Now that Alex Rodriguez's name is out, will 103 others follow?
Alex Rodriguez is one of the 104 players who tested positive for steroids in 2003
The players union has clear legal incentives to keep those players' names private
Federal agents seized test information in conjunction with the BALCO investigation
Now that Alex Rodriguez has confirmed that he is one of the 104 players who tested positive for steroids in 2003, will we learn the identities of the other 103?
For the foreseeable future, the answer is likely no. Each of the parties who know of the names is restrained by both legal and practical considerations.
First, consider the Major League Baseball Players' Association. It has clear legal incentives to keep the information quiet. Pursuant to federal labor laws, the MLBPA owes both a duty of fair representation and a fiduciary duty to each of its member players. These duties require union officials to offer competence and trustworthiness to players. Players, in fact, are entitled to bring a private cause of action for an alleged duty breach. They could also pursue remedy through the National Labor Relations Board.
The 104 players undoubtedly trusted the MLBPA and its leaders, who promised that the names of those players would remain confidential and the players would suffer no repercussions. The MLBPA, in fact, pledged to destroy the list of names, since the '03 survey testing occurred solely for a quantitative, as opposed to qualitative, purpose: to determine if a sufficient number of players failed a sample test in order to trigger mandatory drug testing in 2004. In other words, the names of the players were immaterial but the sheer number of players who tested positive was essential.
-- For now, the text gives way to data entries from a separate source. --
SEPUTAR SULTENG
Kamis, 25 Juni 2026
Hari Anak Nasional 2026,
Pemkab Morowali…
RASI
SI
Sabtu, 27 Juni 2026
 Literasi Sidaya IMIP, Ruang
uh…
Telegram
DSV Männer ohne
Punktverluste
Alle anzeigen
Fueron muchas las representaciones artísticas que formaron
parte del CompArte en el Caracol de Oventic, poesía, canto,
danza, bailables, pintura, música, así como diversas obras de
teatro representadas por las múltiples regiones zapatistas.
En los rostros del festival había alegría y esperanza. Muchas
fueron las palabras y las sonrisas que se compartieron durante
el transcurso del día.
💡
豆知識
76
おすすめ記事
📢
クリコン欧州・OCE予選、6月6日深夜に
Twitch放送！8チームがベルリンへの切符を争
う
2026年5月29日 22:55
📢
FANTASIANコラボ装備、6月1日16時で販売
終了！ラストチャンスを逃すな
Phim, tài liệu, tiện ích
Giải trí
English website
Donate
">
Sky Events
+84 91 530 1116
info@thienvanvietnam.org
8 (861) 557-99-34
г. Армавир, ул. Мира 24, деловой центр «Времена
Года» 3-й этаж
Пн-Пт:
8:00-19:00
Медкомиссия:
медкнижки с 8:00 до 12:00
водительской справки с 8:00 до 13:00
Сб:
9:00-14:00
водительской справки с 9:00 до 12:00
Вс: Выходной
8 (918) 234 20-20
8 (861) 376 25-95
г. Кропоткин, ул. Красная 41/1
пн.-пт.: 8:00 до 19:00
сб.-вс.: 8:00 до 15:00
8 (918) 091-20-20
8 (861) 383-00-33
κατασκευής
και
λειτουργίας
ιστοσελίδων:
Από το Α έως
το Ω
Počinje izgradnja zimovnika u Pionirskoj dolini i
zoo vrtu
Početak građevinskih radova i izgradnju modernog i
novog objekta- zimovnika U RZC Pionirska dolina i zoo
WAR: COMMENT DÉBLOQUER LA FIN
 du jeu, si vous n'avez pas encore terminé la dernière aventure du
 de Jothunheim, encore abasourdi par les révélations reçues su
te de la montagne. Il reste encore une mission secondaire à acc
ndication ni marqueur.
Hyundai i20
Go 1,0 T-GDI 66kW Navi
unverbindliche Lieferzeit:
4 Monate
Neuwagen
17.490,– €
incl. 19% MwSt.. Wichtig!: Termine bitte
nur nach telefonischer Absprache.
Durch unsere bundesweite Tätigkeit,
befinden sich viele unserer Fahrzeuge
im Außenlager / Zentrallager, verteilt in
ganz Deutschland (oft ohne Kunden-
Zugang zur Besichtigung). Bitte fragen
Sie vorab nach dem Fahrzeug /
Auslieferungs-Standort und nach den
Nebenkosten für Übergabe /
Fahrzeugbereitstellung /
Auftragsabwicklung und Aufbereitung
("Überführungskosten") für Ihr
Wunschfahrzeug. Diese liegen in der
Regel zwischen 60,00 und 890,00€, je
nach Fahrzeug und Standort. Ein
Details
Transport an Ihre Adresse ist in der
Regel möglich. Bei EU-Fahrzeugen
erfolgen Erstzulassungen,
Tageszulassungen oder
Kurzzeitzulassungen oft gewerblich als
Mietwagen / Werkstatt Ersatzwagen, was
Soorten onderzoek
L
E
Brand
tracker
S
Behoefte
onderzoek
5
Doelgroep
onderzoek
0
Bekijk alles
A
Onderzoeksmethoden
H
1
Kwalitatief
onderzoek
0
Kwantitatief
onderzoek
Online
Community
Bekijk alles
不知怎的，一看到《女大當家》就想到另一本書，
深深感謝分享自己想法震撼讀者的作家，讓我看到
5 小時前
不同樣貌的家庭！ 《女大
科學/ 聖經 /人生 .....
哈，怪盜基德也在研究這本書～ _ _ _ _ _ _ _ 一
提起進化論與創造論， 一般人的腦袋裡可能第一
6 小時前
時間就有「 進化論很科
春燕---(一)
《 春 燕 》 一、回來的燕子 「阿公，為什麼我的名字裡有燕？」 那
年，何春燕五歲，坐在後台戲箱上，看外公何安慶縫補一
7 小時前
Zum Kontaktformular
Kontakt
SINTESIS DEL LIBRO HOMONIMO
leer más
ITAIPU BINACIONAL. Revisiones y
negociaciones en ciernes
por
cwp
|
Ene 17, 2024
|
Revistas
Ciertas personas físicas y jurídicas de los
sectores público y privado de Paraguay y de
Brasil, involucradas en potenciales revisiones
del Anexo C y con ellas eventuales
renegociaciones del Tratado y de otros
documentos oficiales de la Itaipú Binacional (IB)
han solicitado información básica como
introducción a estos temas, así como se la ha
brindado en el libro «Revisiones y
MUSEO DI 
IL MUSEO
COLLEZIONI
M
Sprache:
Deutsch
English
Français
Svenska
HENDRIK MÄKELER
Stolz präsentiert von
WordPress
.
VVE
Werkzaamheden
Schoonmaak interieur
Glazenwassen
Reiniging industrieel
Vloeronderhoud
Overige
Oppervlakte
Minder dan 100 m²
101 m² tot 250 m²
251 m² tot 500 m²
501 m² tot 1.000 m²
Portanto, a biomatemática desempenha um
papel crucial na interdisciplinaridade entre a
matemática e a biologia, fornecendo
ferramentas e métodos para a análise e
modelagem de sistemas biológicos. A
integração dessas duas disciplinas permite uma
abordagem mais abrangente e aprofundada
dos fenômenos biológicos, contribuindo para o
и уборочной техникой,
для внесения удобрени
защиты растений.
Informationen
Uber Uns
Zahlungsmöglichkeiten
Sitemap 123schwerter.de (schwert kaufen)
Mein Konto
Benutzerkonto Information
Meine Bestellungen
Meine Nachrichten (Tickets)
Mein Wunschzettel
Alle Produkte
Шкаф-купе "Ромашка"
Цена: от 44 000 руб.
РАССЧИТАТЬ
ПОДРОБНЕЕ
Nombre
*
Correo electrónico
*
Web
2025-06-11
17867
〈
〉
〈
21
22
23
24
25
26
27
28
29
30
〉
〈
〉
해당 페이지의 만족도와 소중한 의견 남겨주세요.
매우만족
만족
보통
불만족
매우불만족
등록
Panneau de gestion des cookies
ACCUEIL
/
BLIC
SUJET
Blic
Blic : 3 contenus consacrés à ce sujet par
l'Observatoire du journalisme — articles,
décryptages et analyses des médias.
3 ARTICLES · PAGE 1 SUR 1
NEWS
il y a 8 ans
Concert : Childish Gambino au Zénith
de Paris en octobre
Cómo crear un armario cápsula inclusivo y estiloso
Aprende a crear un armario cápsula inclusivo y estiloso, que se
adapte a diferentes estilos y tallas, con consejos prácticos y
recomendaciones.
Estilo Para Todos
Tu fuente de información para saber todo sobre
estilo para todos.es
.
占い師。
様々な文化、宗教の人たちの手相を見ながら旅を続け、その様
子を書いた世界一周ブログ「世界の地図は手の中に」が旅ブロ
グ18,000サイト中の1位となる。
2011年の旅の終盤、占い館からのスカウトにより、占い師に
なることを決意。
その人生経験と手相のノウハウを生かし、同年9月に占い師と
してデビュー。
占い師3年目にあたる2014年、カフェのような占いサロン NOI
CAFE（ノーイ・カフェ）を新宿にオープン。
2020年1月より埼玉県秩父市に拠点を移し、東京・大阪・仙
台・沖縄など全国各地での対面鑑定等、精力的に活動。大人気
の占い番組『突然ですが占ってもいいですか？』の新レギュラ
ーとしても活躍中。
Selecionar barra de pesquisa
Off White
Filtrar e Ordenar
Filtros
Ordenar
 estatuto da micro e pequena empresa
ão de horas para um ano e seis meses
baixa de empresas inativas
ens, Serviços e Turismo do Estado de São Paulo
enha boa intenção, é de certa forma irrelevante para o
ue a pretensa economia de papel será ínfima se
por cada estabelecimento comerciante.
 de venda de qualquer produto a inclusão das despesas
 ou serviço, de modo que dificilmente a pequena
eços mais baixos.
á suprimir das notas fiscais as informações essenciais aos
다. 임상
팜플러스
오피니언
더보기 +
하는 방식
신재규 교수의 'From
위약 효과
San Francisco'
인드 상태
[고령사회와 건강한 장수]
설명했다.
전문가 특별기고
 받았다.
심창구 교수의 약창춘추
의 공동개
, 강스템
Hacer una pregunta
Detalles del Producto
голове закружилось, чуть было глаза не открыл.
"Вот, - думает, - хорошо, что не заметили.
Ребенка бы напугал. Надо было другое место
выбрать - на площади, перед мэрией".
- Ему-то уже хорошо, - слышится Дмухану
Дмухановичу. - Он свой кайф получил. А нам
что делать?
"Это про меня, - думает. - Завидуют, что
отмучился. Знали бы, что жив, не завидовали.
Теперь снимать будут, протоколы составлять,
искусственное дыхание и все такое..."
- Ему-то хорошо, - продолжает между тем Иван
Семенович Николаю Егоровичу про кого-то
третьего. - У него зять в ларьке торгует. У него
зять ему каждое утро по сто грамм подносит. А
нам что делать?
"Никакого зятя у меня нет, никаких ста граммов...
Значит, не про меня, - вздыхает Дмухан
For the MLBPA to now release the remaining 103 names would violate the trust placed by players in union executives. Such a violation would possibly expose the MLBPA to liability for breach of its duties. After all, those 103 players could suffer serious reputational damage if identified as a steroids user.
A named player, for instance, might find a company which he endorses decline to renew his endorsement contract, an experience that swimmer Michael Phelps recently encountered with Kellogg following Phelps' appearance in a damaging published photo. Alternatively, if the endorsement contract includes a morals clause, a company could seek to terminate any remaining financial obligations under the contract. Indeed, a morals clause normally enables a company to opt out of an endorsement contract if a player engages in unethical or otherwise unbecoming behavior.
Far less likely, an MLB team which employs a named player could seek to void his contract under Section 7(b)(1) of Article 3 of the Uniform Player's Contract. This clause empowers a team to void a player's contract if the player fails, refuses or neglects to "conform his personal conduct to the standards of good citizenship and good sportsmanship or to keep himself in first-class physical condition or to obey the Club's training rules." While being among the 103 names appears unlikely to satisfy 7(b)(1)'s requisite conduct, no player would want to risk that presumption.
In short, then, a player could suffer measurable economic damage if his name is among 103 released to the public. He thus might seek to hold the MLBPA responsible should his name be divulged.
The MLBPA releasing the list of names would also undermine, if not altogether sink, its legal argument in U.S. v. Comprehensive Drug Testing, Inc., a case that is presently before the U.S. Court of Appeals for the Ninth Circuit. In that case, the MLBPA contends that federal agents, acting on a search warrant, violated the named players' 4th Amendment protection from unreasonable search and seizure when agents found testing information on those players intermingled with information on 10 players who had been connected to BALCO and who were the actual subjects of the search warrant. Granted, should the MLBPA release the names of 103 remaining players, it would probably not indicate all of the information seized by the government. The steroids for which those players tested positive, for instance, would likely be omitted from any disclosure. Nonetheless, such a disclosure might signal to the Ninth Circuit that the MLBPA does not view those named players' 4th Amendment rights with as much meaningfulness as previously claimed.
While there are multiple rationales for the MLBPA to preserve the confidentiality of the 103 names, there is at least one justification for it to release the information: Doing so would cease the skepticism directed toward numerous players who, over the last 48 hours, have become the undeserving targets of Internet and sports radio speculation as to whether they are among the 103.
Along those lines, a player or group of players could attempt to persuade, even force, the MLBPA to release the list. A plausible device would entail exerting suasion on MLBPA executives through internal MLBPA procedures, such as voting procedures for union action or the use of lobbying by player representatives from each of the 30 teams. This group of players might also receive outside advocacy, such as from interested members of Congress, including those who may feel that baseball and union officials were not entirely forthcoming in prior Congressional testimonies. In addition, should this group of players enjoy widespread support among MBLPA members, they could even threaten to demand new union leadership, with the "nuclear option" -- decertification -- always on the table. Decertification refers to when union members vote to revoke the certification of the union, meaning the union no longer represents the players in employment relations, including collective bargaining. Decertification is extremely rare, however, particularly in the sports context, with the National Football League Players' Association decertification in 1987 a notable exception. It seems highly unlikely that the MLBPA would implode over the 103 names, though it remains at least theoretically possible.